Tracks NOT in the library were matched to a DIFFERENT song by the SAME artist
and reported with high confidence instead of as missing — e.g. "Dani
California" -> "Californication" (Red Hot Chili Peppers), "Under The Bridge"
-> "Around the World".
Root cause: _calculate_track_confidence scores 0.5*title + 0.5*artist. A
same-artist comparison always yields artist = 1.0, so the title score is the
only thing that can tell two of an artist's songs apart — but that score is a
SequenceMatcher CHARACTER ratio, which over-credits unrelated titles that
share a long substring ("californi…" = 0.67) or just a stopword ("the" =
0.62). With the flat 0.5 artist term, anything clearing the weak 0.6 char
floor lands at ~0.81-0.83, well over the 0.7 sync threshold. Reproduced on
dev: both reported pairs score 0.81/0.83.
Fix: new core/text/title_match.py:titles_plausibly_same, called in
_calculate_track_confidence right before the floor. It accepts a pair only
when it's near-identical char-wise (>=0.85, so typos / punctuation / casing
like "Beleive"->"Believe", "HUMBLE."->"Humble" still match) OR the titles
share at least one significant (non-stopword) word. Two different songs by the
same artist share no content word, so they're rejected and the real track is
correctly reported missing. ("the" is a stopword — that's what leaked "Under
The Bridge"/"Around the World".)
Scoped deliberately: the word-overlap test fires ONLY when at least one side
has 2+ content words. For single-word titles there is no other word to share,
so it defers to the existing char floor — otherwise legitimate stylized
spellings ("Grey"/"Gray", "Tonite"/"Tonight", "4ever"/"Forever") would become
new false-negatives. Verified those still match. The few single-word variants
that do score low (Ok/Okay, Thru/Through) were already rejected by the
pre-existing length-ratio penalty, not by this gate.
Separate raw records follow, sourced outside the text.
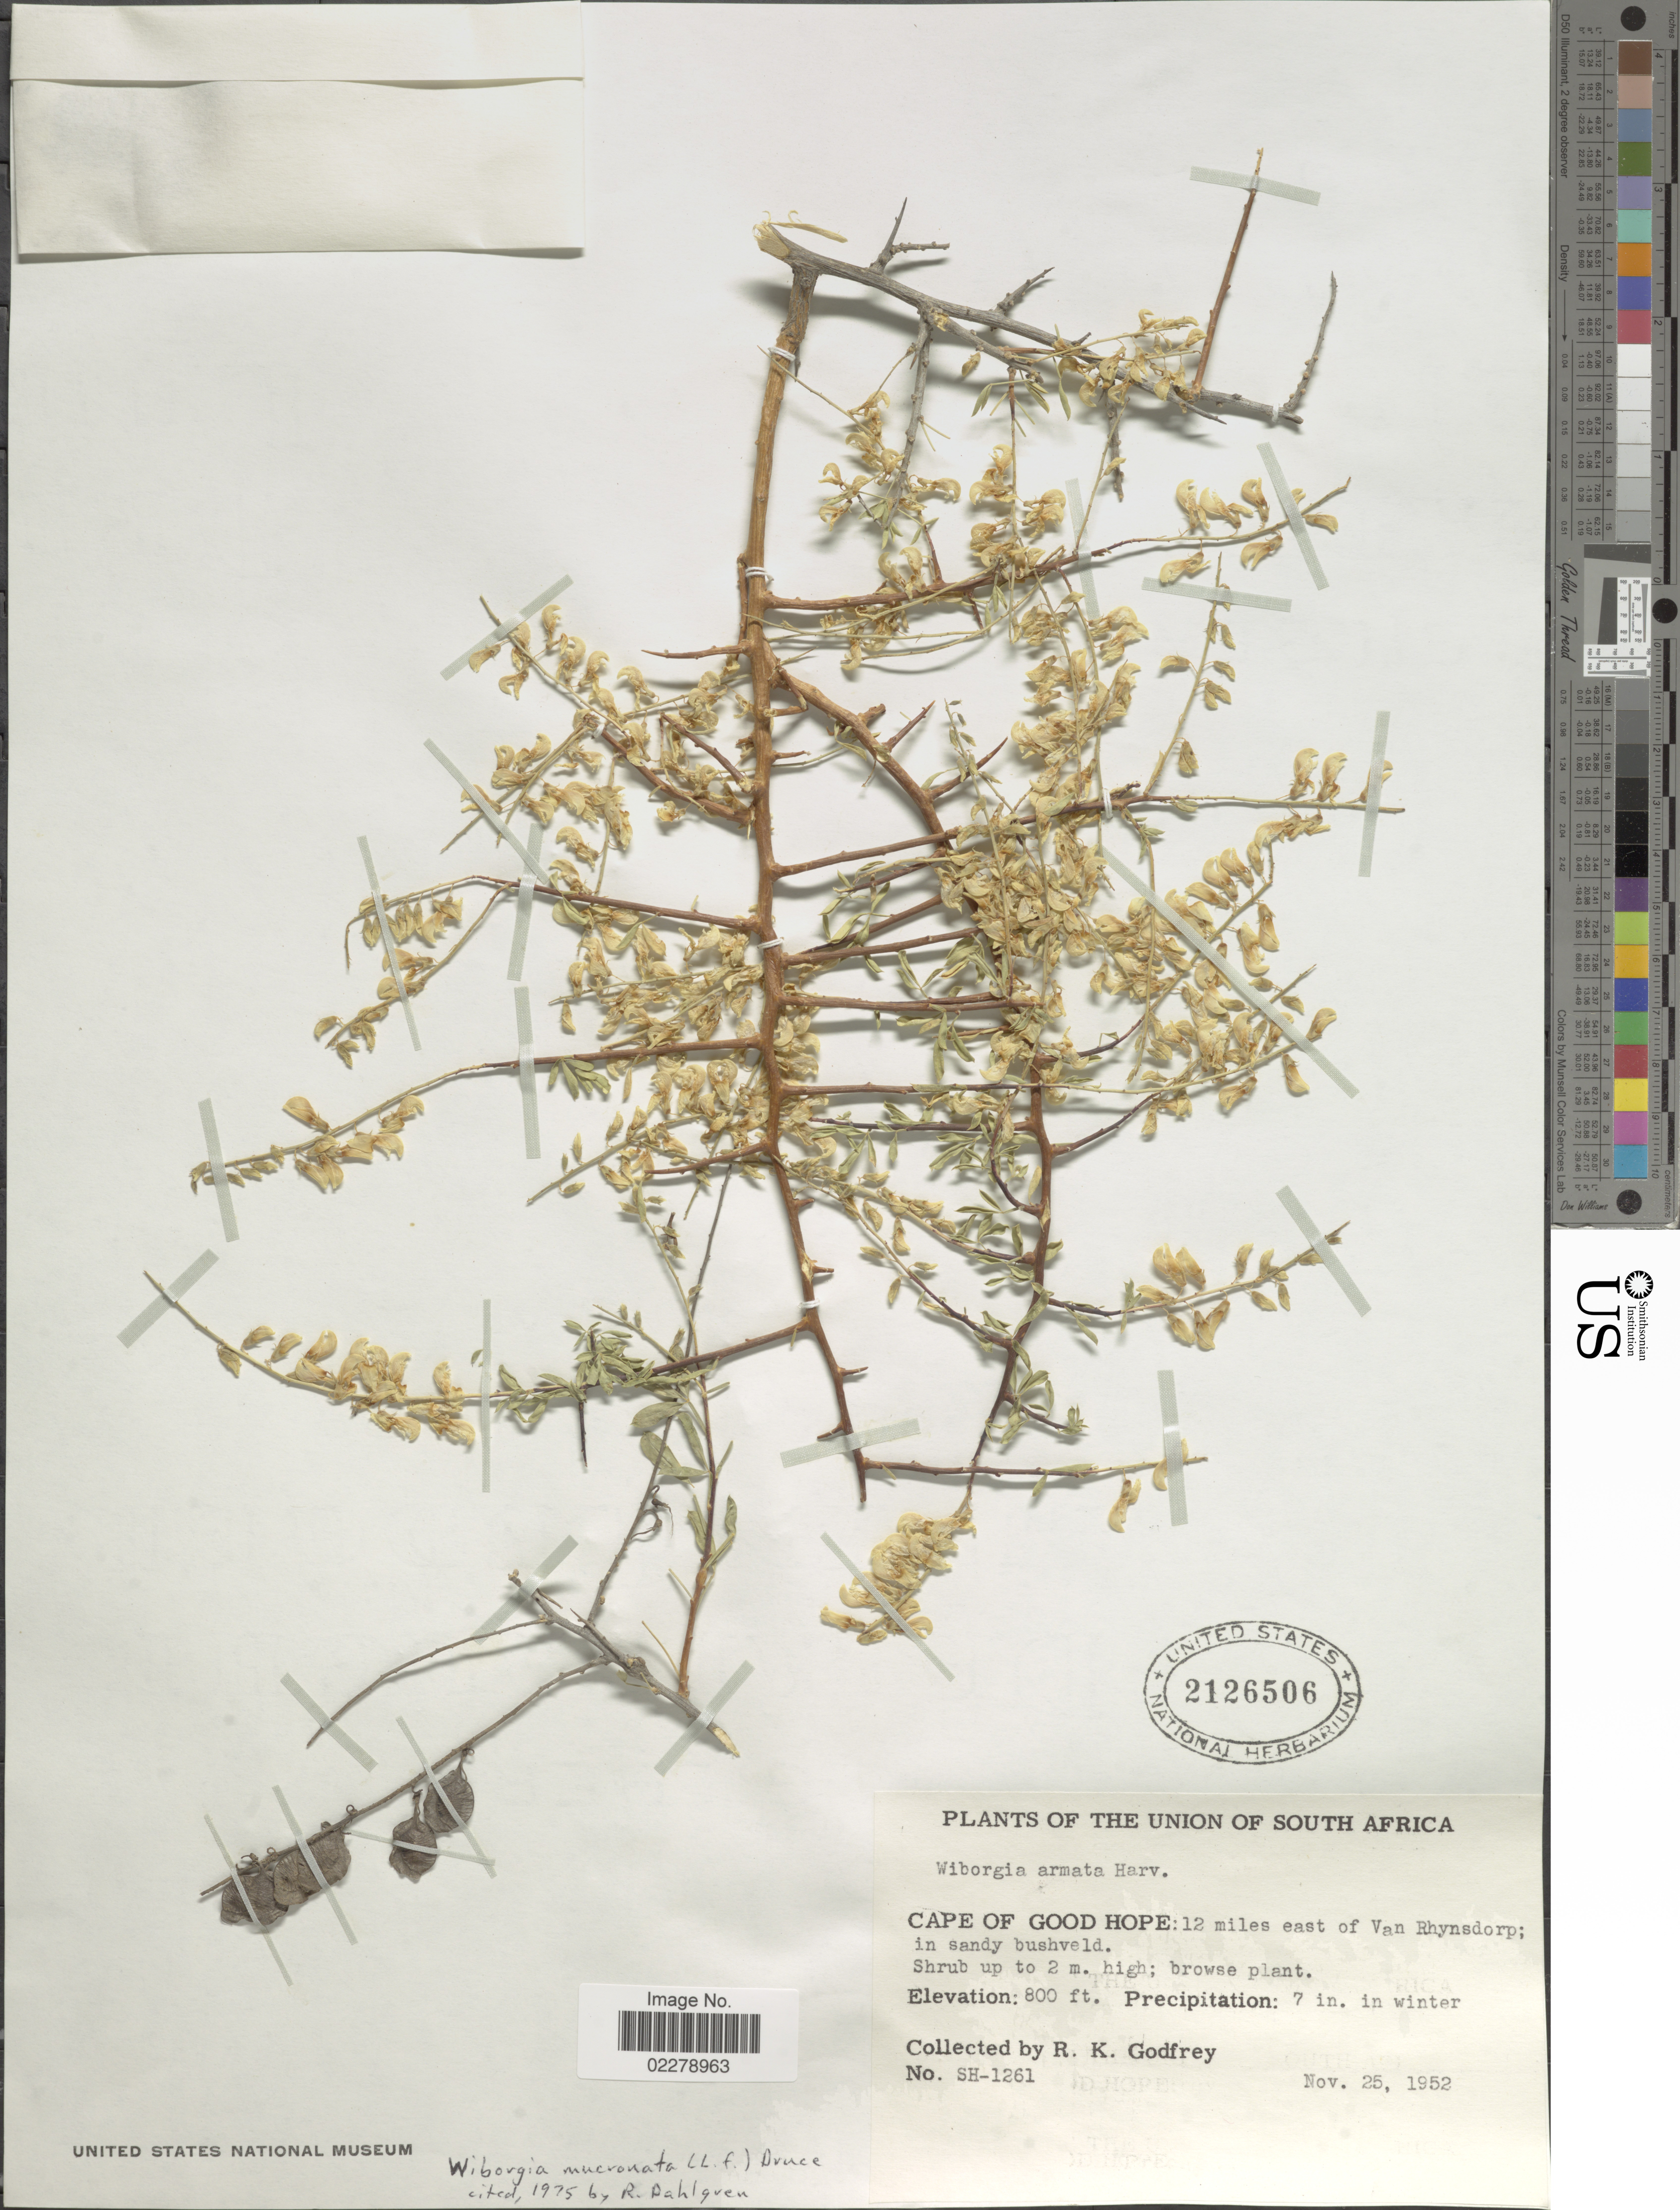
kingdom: Plantae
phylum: Tracheophyta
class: Magnoliopsida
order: Fabales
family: Fabaceae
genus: Wiborgia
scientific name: Wiborgia mucronata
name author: (L. f.) Druce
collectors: R. K. Godfrey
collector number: SH1261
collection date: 1952-11-25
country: South Africa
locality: Union of South Africa. Cape of Good Hope: 12 miles east of van Rhynsdorp; in sandy bushveld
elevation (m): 244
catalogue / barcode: US 2126506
Both reported false positives now score 0.33/0.31 -> missing. Does NOT address
the harder case of two different same-artist songs that DO share a content
word (e.g. "Believe"/"Believer") — pre-existing and unworsened. Any residual
error fails safe: a false-missing is re-downloaded/wishlisted, vs the old
behavior which silently substituted the wrong song.
Tests: tests/test_title_match_guard.py (14) — pure-guard unit tests + a
13-pair battery driving the REAL _calculate_track_confidence (genuine matches
stay >=0.7, same-artist different songs drop below), plus an explicit
no-regression test for stylized single-word spellings. 292 matching/sync tests
pass.